We can, however, easily lessen the amount of time spent waiting on mutexes by using sharding.
You see, right now we have a single list.List
to hold the data and a map
for the index. This means that when one goroutine is trying to add, say, {"foo": "bar"}
, it has to wait until another finishes updating {"bar" : "baz" }
because even though the two keys are not related at all, the lock needs to protect the entire list and index.

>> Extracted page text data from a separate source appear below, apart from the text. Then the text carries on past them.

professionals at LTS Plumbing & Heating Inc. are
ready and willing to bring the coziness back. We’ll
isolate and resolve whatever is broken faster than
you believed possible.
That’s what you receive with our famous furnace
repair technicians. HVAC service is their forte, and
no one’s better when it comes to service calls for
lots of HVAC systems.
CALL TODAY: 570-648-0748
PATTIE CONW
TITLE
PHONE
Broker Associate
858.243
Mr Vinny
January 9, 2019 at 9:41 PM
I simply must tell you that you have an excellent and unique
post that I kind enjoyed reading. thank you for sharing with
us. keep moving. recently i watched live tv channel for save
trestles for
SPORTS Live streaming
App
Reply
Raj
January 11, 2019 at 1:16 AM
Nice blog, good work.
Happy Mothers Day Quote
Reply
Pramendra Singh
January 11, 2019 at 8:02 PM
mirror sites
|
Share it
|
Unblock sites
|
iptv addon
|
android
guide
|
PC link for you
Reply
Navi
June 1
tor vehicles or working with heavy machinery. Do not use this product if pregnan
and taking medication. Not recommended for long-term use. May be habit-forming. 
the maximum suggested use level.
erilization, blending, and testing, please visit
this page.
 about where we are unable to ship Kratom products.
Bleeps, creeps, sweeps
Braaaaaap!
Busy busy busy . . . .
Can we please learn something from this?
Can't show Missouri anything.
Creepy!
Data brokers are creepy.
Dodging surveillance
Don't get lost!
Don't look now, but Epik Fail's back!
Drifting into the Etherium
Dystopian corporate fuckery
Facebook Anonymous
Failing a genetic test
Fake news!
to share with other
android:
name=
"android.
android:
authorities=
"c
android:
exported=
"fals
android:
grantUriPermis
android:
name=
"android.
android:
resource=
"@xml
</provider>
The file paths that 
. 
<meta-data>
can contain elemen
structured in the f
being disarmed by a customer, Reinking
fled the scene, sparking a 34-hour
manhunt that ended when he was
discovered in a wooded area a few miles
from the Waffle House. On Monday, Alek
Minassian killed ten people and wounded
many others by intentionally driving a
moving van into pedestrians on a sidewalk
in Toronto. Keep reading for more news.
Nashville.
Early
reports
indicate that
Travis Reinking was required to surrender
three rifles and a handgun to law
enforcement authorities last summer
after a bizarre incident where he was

A quick and easy way to go around this is to split the data structures into shards. Each shard has its own data structures:
type shard struct {
cap int
len int32
sync.Mutex // protects the index and list
idx map[interface{}]*list.Element // the index for our list
l *list.List // the actual list holding the data
}
And so now, our LRU looks a bit different:
type LRU struct {
cap int // the max number of items to hold
nshards int // number of shards
shardMask int64 // mask used to select correct shard for key
shards []*shard
}
The methods in LRU are now also much simpler as all they do is call an equivalent method in a given shard:
func (l *LRU) Add(key, val interface{}) {
l.shard(key).add(key, val)
}
So now it’s time to figure out how to select the correct shard for a given key. In order to prevent two different values of the same key to be stored in two different shards, we need a given key to always return the same shard. We do this by passing a byte representation of the key through the Fowler–Noll–Vo hash function to generate a hash as an int32
number. We do a logical AND
between this hash and a shard mask.
The hard part is actually getting a byte representation of a key. It would be trivial if the key was of a fixed type (say, int
or string
) but we actually use interface{}
, which gives us a bit more work to do. The shard()

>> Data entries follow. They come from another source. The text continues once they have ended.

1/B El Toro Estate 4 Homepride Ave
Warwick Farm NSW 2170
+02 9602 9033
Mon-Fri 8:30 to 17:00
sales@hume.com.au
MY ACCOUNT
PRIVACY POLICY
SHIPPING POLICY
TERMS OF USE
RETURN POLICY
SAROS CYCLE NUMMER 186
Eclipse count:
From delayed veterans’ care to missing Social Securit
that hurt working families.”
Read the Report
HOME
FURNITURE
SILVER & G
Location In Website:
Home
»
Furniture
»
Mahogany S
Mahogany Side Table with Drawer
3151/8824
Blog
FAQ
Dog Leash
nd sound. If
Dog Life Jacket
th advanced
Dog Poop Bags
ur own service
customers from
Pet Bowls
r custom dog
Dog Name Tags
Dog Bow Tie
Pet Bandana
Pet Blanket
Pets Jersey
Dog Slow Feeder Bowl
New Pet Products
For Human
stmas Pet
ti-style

function actually is a large type switch
that tries to find the quickest way possible to find the byte representation of any given type.
For instance, if the type is int
, we do:
const il = strconv.IntSize / 8
func intBytes(i int) []byte {
b := make([]byte, il)
b[0] = byte(i)
b[1] = byte(i >> 8)
b[2] = byte(i >> 16)
b[3] = byte(i >> 24)
if il == 8 {
b[4] = byte(i >> 32)
b[5] = byte(i >> 40)
b[6] = byte(i >> 48)
b[7] = byte(i >> 56)
}
return b
}
We do similar things to all of the known types. We also check for custom types that provide a String() string
method (i.e. implement the Stringer
interface.) This should allow for getting the byte representation for the vast majority of types people are likely to want to use as a key. If, however, the type is unknown and is not a Stringer (nor has a Bytes() []byte
method), then we fall back to using gob.Encoder, which will work but is very slow to make it realistic usable.
So what does all of this does for us? Now we never lock the entire LRU when doing operations, instead locking only small portions of it when needed, this results in my less time spent waiting for mutexes on average.
We can play around with how many shards we want depending on how much data we store, but we can potentially have thousands of very small shards to provide very fine locking. Of course, since dealing with sharding does have a small overhead, at some point it is not worth adding more.
The following benchmarks were done with 10000 shards and without concurrency —
BenchmarkAdd/mostly_new-4 1000000 1006 ns/op
BenchmarkAdd/mostly_existing-4 10000000 236 ns/op
BenchmarkGet/mostly_found-4 5000000 571 ns/op
BenchmarkGet/mostly_not_found-4 10000000 289 ns/op
BenchmarkRemove/mostly_found-4 3000000 396 ns/op
BenchmarkRemove/mostly_not_found-4 10000000 299 ns/op
And this with 10000 shards with concurrent access —
BenchmarkAddParallel/mostly_new-4 2000000 719 ns/op
BenchmarkAddParallel/mostly_existing-4 10000000 388 ns/op
BenchmarkGetParallel/mostly_found-4 10000000 147 ns/op
BenchmarkGetParallel/mostly_not_found-4 20000000 126 ns/op
BenchmarkRemoveParallel/mostly_found-4 10000000 142 ns/op
BenchmarkRemoveParallel/mostly_not_found-4 20000000 338 ns/op
Still, each shard still locks completely at every access, we might do better than that.